▶ **Prompt**
Consider the entries below. Count the lines holding the string "لیفان" and state the number only.
** Dataset records follows **
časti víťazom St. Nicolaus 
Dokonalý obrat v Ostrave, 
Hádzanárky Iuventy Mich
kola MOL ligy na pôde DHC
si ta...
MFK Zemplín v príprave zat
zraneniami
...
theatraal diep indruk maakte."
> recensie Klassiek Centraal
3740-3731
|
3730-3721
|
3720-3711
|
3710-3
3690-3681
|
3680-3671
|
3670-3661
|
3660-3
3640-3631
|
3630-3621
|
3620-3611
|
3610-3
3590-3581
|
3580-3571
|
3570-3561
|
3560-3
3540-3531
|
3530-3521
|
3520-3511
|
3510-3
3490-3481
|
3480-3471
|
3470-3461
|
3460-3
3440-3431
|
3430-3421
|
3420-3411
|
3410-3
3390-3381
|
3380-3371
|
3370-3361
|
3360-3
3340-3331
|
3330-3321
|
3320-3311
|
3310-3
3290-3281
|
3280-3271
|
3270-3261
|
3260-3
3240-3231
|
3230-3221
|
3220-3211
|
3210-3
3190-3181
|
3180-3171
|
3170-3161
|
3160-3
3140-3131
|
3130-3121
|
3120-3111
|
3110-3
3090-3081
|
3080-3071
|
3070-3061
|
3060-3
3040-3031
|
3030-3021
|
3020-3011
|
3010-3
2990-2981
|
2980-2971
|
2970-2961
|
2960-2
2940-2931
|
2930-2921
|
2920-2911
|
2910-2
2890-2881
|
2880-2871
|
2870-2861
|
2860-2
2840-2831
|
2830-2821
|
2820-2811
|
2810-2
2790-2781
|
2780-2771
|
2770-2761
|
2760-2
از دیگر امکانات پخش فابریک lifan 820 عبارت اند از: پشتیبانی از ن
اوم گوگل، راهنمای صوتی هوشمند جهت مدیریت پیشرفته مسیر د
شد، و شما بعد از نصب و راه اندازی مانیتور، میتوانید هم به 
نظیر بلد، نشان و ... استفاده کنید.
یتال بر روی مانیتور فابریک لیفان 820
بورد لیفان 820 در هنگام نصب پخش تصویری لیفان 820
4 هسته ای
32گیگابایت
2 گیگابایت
** End of Dataset records **
▶ **Response below**
2